The PLASCIGARDENS project was designed to:
1. establish new ways of teaching plant science at primary schools through providing a multilingual, multicultural plant science education tool (PSG) to be implemented in primary schools in Europe.
2. strengthen young people's interest in plant science issues by providing enquiry centred learning activities to be practiced in schools and botanic gardens.
3. draw attention to the value of partnerships between schools, botanic gardens and education authorities in providing a pool of resources for improving plant science education in primary school and set an example for similar projects to come.
4. provide in-depth information about the current position of plant science education in Europe.
5. establish international partnerships between botanic garden educators at a European level that will act towards plant science education improvement.

The PSG was available in four languages, both in printed and electronic versions and a website related to the project was developed, which offered access to downloadable versions of the PSG. Teaching material was organised in chapters referring to various aspects of plants significance, and included a range of inquiry based learning modules. Teachers desire for an easy-to-use tool, as well as their lack of confidence regarding plants teaching were taken into consideration for the PSG development.

**********

Job 1: In the PLASCIGARDENS passage, how many languages was the PSG available in?
Job 2: Transcribe the part of the PLASCIGARDENS passage that opens with the words containing "The PLASCIGARDENS project" and closes with "education in Europe.".
Job 3: Sum up the PLASCIGARDENS passage in two sentences.
The entries have no connection to the PLASCIGARDENS passage.

Material supplied:
**********

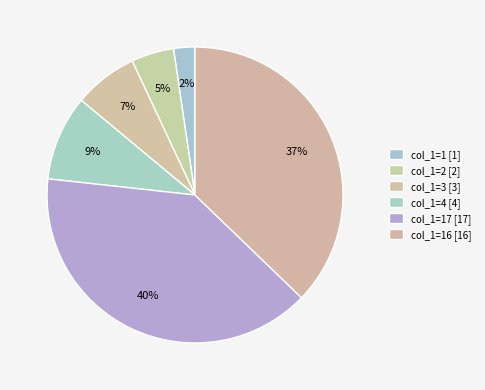

Is there any slice that represents more than half of the pie?

No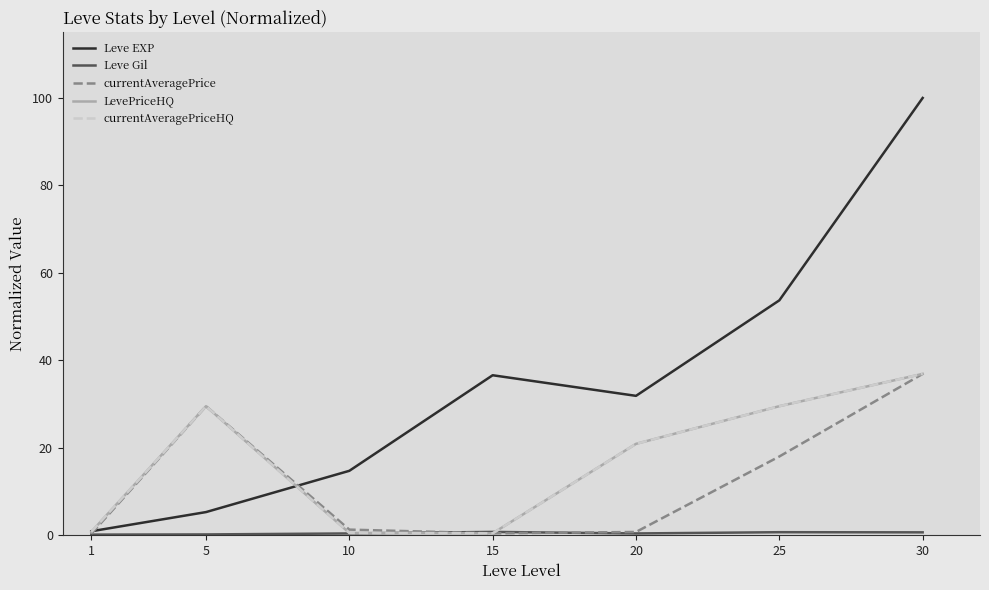

Where is the first local minimum for currentAveragePriceHQ?

15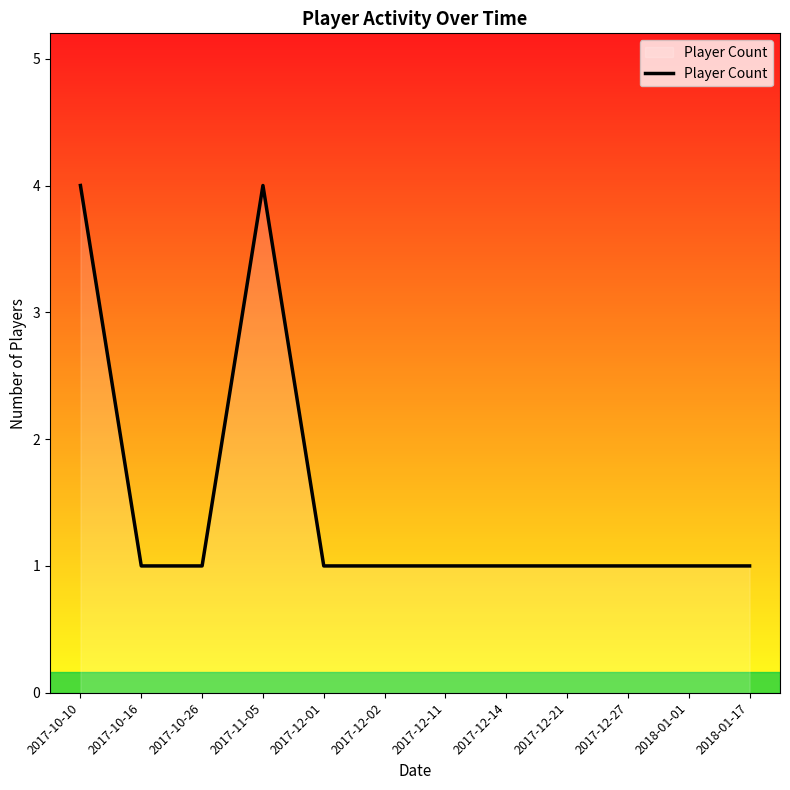

Approximately how many times larger is the value at 2017-12-27 compared to 2018-01-01?

1.0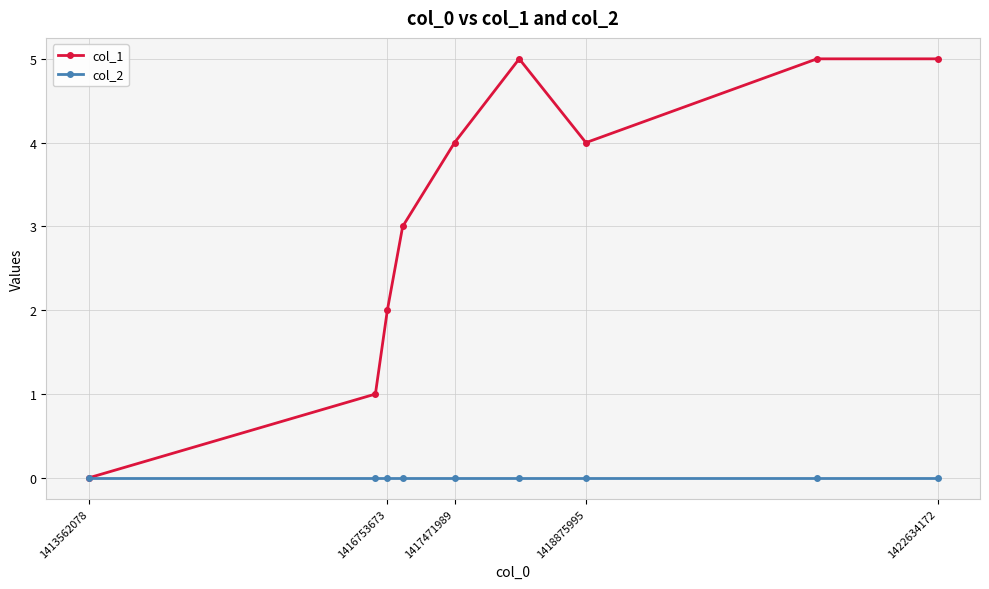

How many values in the col_1 series are below 4?

4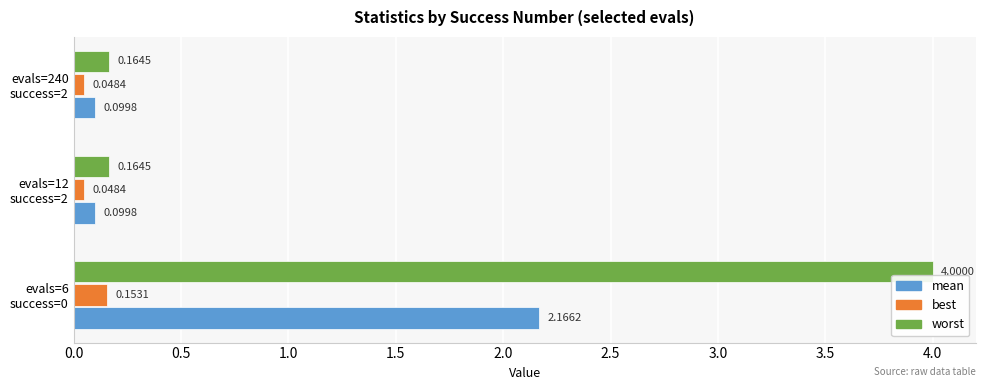

Which series has the largest total across all categories?

worst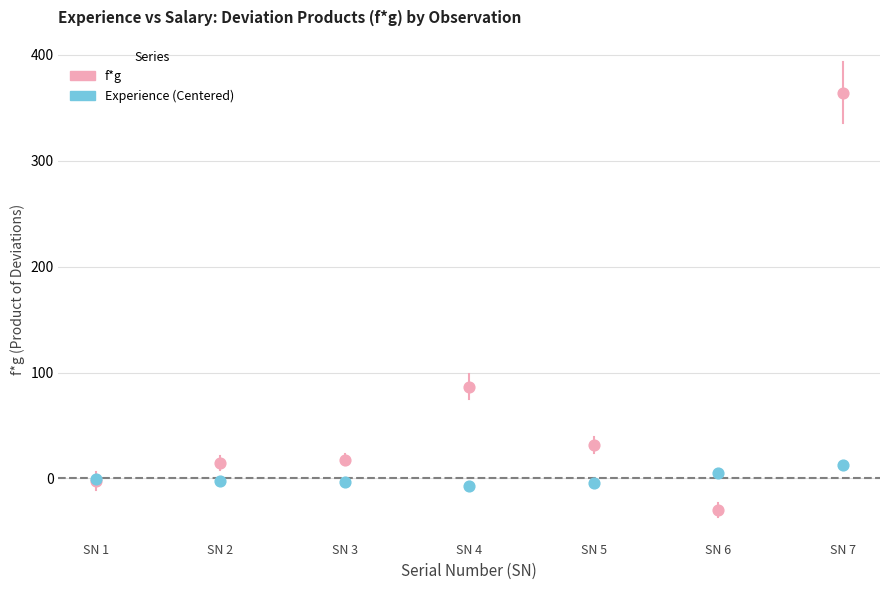

Across all series, what Y value is closest to 167?

86.4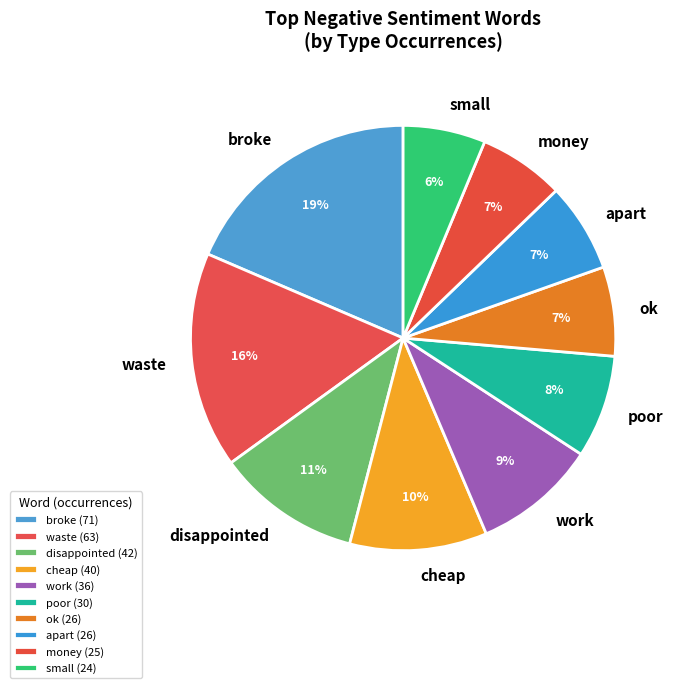

To the nearest percent, what is the average slice percentage?

10%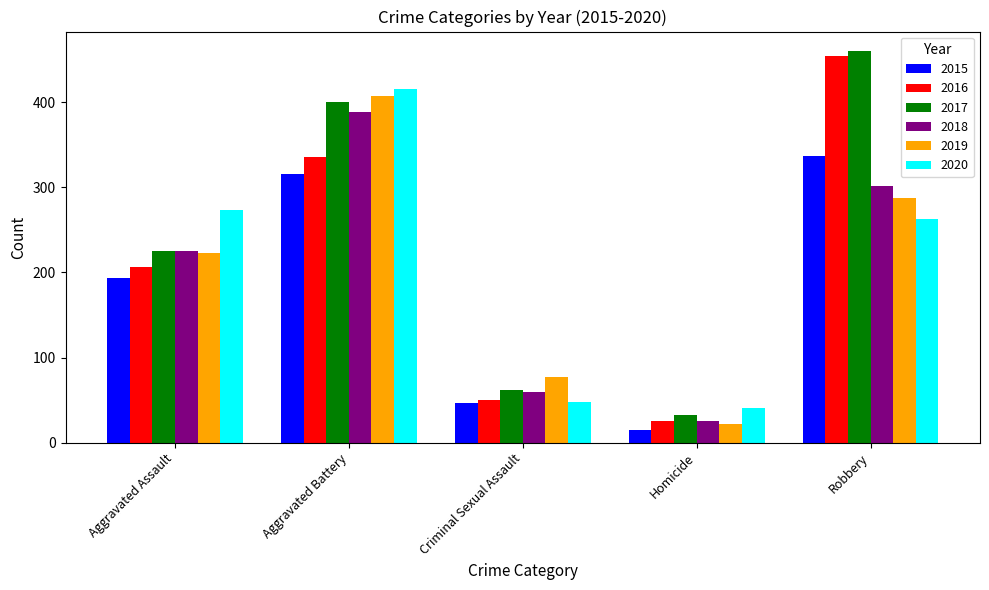

Reading left to right, list all the values displayed in this chart.

2015: Aggravated Assault=194	Aggravated Battery=316	Criminal Sexual Assault=46	Homicide=15	Robbery=337
2016: Aggravated Assault=206	Aggravated Battery=336	Criminal Sexual Assault=50	Homicide=26	Robbery=454
2017: Aggravated Assault=225	Aggravated Battery=400	Criminal Sexual Assault=62	Homicide=33	Robbery=460
2018: Aggravated Assault=225	Aggravated Battery=389	Criminal Sexual Assault=60	Homicide=25	Robbery=301
2019: Aggravated Assault=223	Aggravated Battery=407	Criminal Sexual Assault=77	Homicide=22	Robbery=287
2020: Aggravated Assault=273	Aggravated Battery=416	Criminal Sexual Assault=48	Homicide=41	Robbery=263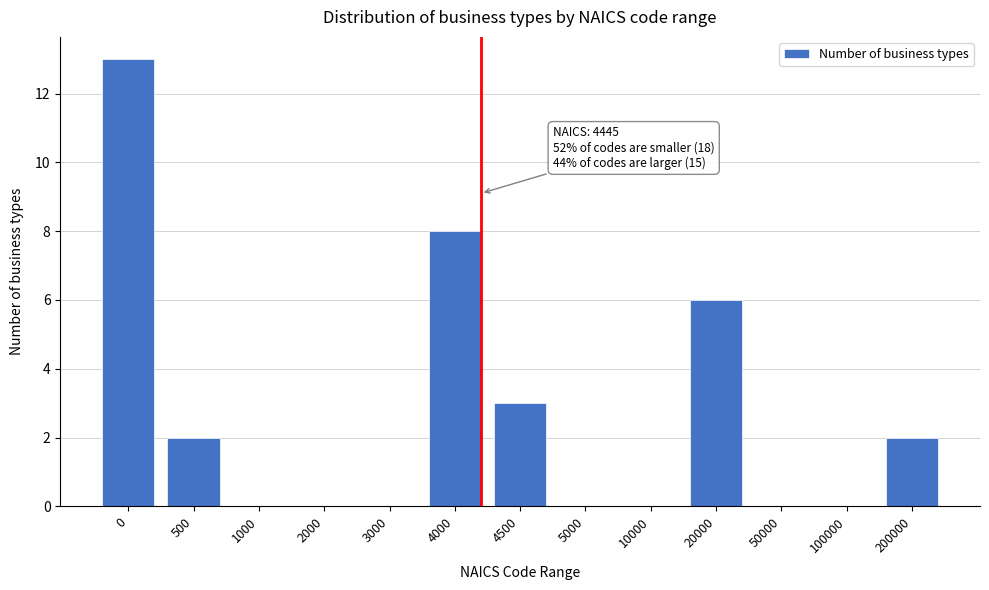

Reading left to right, extract all data points from this chart.

0=13	500=2	1000=0	2000=0	3000=0	4000=8	4500=3	5000=0	10000=0	20000=6	50000=0	100000=0	200000=2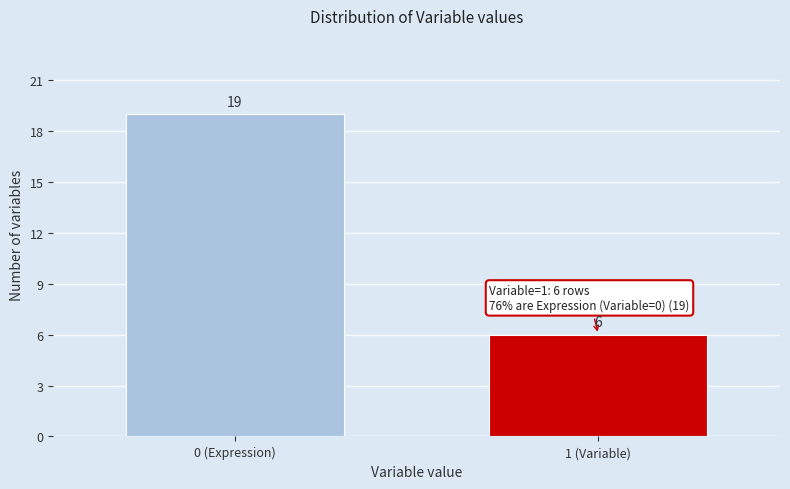

Reading left to right, what are all the values shown in this chart?

19	6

**********

Reply 1: Four.

Reply 2:
The PLASCIGARDENS project was designed to:
1. establish new ways of teaching plant science at primary schools through providing a multilingual, multicultural plant science education tool (PSG) to be implemented in primary schools in Europe.
2. strengthen young people's interest in plant science issues by providing enquiry centred learning activities to be practiced in schools and botanic gardens.
3. draw attention to the value of partnerships between schools, botanic gardens and education authorities in providing a pool of resources for improving plant science education in primary school and set an example for similar projects to come.
4. provide in-depth information about the current position of plant science education in Europe.

Reply 3: The PLASCIGARDENS project aimed to improve plant science teaching in European primary schools through a multilingual education tool called the PSG, enquiry-centred activities in schools and botanic gardens, and partnerships among schools, botanic gardens, education authorities and botanic garden educators. The PSG came in four languages in printed and electronic versions, with chapters on aspects of plants' significance and inquiry-based learning modules, and its design took into account teachers' wish for an easy-to-use tool and their lack of confidence in teaching about plants.